Vascular abnormalities of conjunctiva, unspecified eye
ICD-10 H11.419 is a billable code used to indicate a diagnosis of vascular abnormalities of conjunctiva, unspecified eye.
H11.419 refers to vascular abnormalities of the conjunctiva in an unspecified eye, which can manifest as various conditions affecting the conjunctival tissue. The conjunctiva is a thin, transparent membrane that covers the white part of the eyeball (sclera) and lines the inside of the eyelids. Vascular abnormalities may include conditions such as conjunctival varices, hemangiomas, or other vascular malformations that can lead to symptoms like redness, swelling, or irritation. These abnormalities can be congenital or acquired and may progress to cause discomfort or visual disturbances if left untreated.
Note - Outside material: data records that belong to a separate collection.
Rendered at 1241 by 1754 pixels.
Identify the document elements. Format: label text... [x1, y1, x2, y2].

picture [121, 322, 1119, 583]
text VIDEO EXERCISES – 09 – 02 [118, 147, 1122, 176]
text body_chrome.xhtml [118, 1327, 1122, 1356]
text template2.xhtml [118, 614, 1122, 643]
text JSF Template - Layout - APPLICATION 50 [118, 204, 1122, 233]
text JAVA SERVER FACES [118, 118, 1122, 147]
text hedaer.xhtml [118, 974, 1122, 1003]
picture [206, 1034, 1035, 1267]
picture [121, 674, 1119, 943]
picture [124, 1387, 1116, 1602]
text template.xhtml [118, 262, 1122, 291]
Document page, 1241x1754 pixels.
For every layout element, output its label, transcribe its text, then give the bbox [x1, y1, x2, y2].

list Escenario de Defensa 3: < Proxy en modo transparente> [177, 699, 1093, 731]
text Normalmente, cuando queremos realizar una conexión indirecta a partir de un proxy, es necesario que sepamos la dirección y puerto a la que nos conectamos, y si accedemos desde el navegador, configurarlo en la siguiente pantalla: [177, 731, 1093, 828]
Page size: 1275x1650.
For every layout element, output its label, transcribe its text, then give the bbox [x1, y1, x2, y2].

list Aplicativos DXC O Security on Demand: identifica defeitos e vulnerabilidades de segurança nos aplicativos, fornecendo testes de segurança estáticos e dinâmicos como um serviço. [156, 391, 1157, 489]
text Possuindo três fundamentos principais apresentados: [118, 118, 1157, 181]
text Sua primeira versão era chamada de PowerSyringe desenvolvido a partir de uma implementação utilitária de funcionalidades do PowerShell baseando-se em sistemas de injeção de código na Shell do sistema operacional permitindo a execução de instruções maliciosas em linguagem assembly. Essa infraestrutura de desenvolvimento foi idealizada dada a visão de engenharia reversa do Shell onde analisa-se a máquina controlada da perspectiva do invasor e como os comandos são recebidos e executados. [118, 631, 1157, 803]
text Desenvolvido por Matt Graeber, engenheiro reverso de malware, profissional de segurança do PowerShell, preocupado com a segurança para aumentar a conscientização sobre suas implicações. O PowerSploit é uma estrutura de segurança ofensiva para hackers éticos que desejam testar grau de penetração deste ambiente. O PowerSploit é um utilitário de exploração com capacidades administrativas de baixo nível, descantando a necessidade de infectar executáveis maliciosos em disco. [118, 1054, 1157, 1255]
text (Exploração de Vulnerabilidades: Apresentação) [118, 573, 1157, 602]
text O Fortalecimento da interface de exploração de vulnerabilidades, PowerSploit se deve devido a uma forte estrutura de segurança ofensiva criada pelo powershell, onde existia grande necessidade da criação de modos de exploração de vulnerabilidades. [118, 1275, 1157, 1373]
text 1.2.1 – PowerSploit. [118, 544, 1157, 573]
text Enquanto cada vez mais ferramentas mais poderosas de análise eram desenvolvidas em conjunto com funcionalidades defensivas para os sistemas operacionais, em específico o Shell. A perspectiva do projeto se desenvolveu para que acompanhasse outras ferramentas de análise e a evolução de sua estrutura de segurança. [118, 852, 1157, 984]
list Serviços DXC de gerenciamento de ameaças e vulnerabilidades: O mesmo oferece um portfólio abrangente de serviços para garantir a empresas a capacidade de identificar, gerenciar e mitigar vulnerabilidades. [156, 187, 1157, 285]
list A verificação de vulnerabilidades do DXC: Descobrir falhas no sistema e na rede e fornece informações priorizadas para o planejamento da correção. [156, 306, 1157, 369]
Diagnosis typically involves a thorough ocular examination, including slit-lamp evaluation, and may require imaging studies to assess the extent of the vascular involvement. Treatment options vary based on the severity and type of abnormality, ranging from observation to surgical intervention. Understanding the anatomy of the conjunctiva and its vascular supply is crucial for accurate diagnosis and management of these conditions.
Standard ICD-10-CM documentation requirements apply
Various clinical presentations within this specialty area
Follow specialty-specific billing guidelines
Standard ICD-10-CM documentation requirements apply
Various clinical presentations within this specialty area
Follow specialty-specific billing guidelines
H11.419 encompasses various vascular abnormalities of the conjunctiva, including conjunctival varices, hemangiomas, and other vascular malformations that do not have a specified eye involvement. Diagnosis may require imaging or biopsy to differentiate from other conjunctival lesions.
H11.419 should be used when the specific eye affected is not documented or when the condition is bilateral but not specified. If the condition is clearly documented as affecting one eye, the specific codes H11.41 or H11.42 should be utilized.
Documentation should include a detailed ocular examination report, noting symptoms, visual acuity, and any imaging studies performed. Clear identification of the condition and its impact on the patient’s health is essential for appropriate coding.